Rollout strategies: build a gated canary that rolls itself back

Deploy a small HTTP service to Kubernetes behind an automated canary rollout, then prove the rollout's safety properties by deliberately shipping a bad release and a schema change and showing the system contains both — limited blast radius, no 502s, and a rollback that survives the migration.

• Build or take a small HTTP service that reads/writes one table and exposes a /healthz endpoint plus a metric the canary can gate on (request error rate and p99 latency, scraped by Prometheus).
• Deploy it to a Kubernetes cluster (kind/minikube is fine) with a real readiness probe wired to /healthz that returns success only after DB connectivity is established — and add a startup delay to the app so an unprobed pod would visibly serve 502s.
• Set up an automated canary with Argo Rollouts or Flagger: steps 5% → 25% → 50% → 100% with an analysis template that pauses and auto-rolls-back if error rate or p99 breaches an SLO threshold at any step.
• Experiment 1 (readiness): deploy with the readiness probe removed, drive load during the rollout, and capture the 502s; re-add the probe and show the same rollout serves zero errors. Record both runs.
• Experiment 2 (canary gate): ship a release that returns 500s for ~10% of requests and show the analysis step auto-pauses and rolls back at the 5% step — capture the rollout events and the share of traffic that ever saw the bad version.
• Experiment 3 (schema): perform a column rename as an expand-contract migration (add + dual-write, deploy, then a separate contract deploy). Mid-rollout, roll back to the previous version and show it still serves correctly against the expanded schema.
• Document the maxSurge/maxUnavailable (or canary equivalent) settings you chose and why, and the SLO thresholds the analysis gate uses.
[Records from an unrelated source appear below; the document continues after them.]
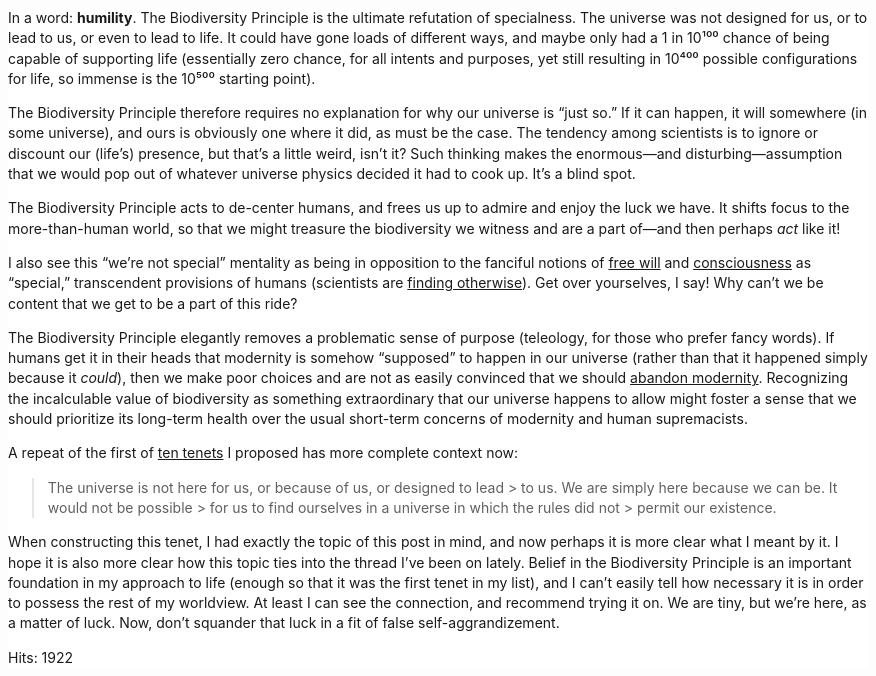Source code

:In a word: **humility**. The Biodiversity Principle is the ultimate refutation of specialness. The universe was not designed for us, or to lead to us, or even to lead to life. It could have gone loads of different ways, and maybe only had a 1 in 10¹⁰⁰ chance of being capable of supporting life (essentially zero chance, for all intents and purposes, yet still resulting in 10⁴⁰⁰ possible configurations for life, so immense is the 10⁵⁰⁰ starting point).

The Biodiversity Principle therefore requires no explanation for why our universe is “just so.” If it can happen, it will somewhere (in some universe), and ours is obviously one where it did, as must be the case. The tendency among scientists is to ignore or discount our (life’s) presence, but that’s a little weird, isn’t it? Such thinking makes the enormous—and disturbing—assumption that we would pop out of whatever universe physics decided it had to cook up. It’s a blind spot.

The Biodiversity Principle acts to de-center humans, and frees us up to admire and enjoy the luck we have. It shifts focus to the more-than-human world, so that we might treasure the biodiversity we witness and are a part of—and then perhaps *act* like it!

I also see this “we’re not special” mentality as being in opposition to the fanciful notions of [free will](https://dothemath.ucsd.edu/2024/01/free-will-good-riddance/) and [consciousness](https://dothemath.ucsd.edu/2024/02/mysterious-materialism/) as “special,” transcendent provisions of humans (scientists are [finding otherwise](https://www.nbcnews.com/science/science-news/animal-consciousness-scientists-push-new-paradigm-rcna148213)). Get over yourselves, I say! Why can’t we be content that we get to be a part of this ride?

The Biodiversity Principle elegantly removes a problematic sense of purpose (teleology, for those who prefer fancy words). If humans get it in their heads that modernity is somehow “supposed” to happen in our universe (rather than that it happened simply because it *could*), then we make poor choices and are not as easily convinced that we should [abandon modernity](https://dothemath.ucsd.edu/2023/08/learning-to-walk-again/). Recognizing the incalculable value of biodiversity as something extraordinary that our universe happens to allow might foster a sense that we should prioritize its long-term health over the usual short-term concerns of modernity and human supremacists.

A repeat of the first of [ten tenets](https://dothemath.ucsd.edu/2024/01/a-religion-of-life/) I proposed has more complete context now:

> The universe is not here for us, or because of us, or designed to lead > to us. We are simply here because we can be. It would not be possible > for us to find ourselves in a universe in which the rules did not > permit our existence.

When constructing this tenet, I had exactly the topic of this post in mind, and now perhaps it is more clear what I meant by it. I hope it is also more clear how this topic ties into the thread I’ve been on lately. Belief in the Biodiversity Principle is an important foundation in my approach to life (enough so that it was the first tenet in my list), and I can’t easily tell how necessary it is in order to possess the rest of my worldview. At least I can see the connection, and recommend trying it on. We are tiny, but we’re here, as a matter of luck. Now, don’t squander that luck in a fit of false self-aggrandizement.

Hits: 1922

<div class="addtoany_share_save_container addtoany_content addtoany_content_bottom">

<div class="a2a_kit a2a_kit_size_32 addtoany_list" a2a-title="The Anthropic Biodiversity Principle" a2a-url="https://dothemath.ucsd.edu/2024/04/the-anthropic-biodiversity-principle/">

[](https://www.addtoany.com/add_to/facebook?linkurl=https%3A%2F%2Fdothemath.ucsd.edu%2F2024%2F04%2Fthe-anthropic-biodiversity-principle%2F&linkname=The%20Anthropic%20Biodiversity%20Principle "Facebook")[](https://www.addtoany.com/add_to/twitter?linkurl=https%3A%2F%2Fdothemath.ucsd.edu%2F2024%2F04%2Fthe-anthropic-biodiversity-principle%2F&linkname=The%20Anthropic%20Biodiversity%20Principle "Twitter")[](https://www.addtoany.com/add_to/email?linkurl=https%3A%2F%2Fdothemath.ucsd.edu%2F2024%2F04%2Fthe-anthropic-biodiversity-principle%2F&linkname=The%20Anthropic%20Biodiversity%20Principle "Email")[](https://www.addtoany.com/share)

</div>

</div>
• A before/after for Experiment 1: error count during the rollout with the probe absent vs present, measured under the same load — not estimated.
• Rollout event logs from Experiment 2 showing the automated pause and rollback, plus the measured fraction of total traffic that hit the bad version (should be ≤ the 5% canary step).
• Evidence from Experiment 3 that a rollback after the expand step still serves correctly, and a note on why the contract step is deferred to a later deploy.
• A one-paragraph write-up choosing canary vs blue-green vs rolling for this service and justifying it against blast radius, resource cost, and rollback speed.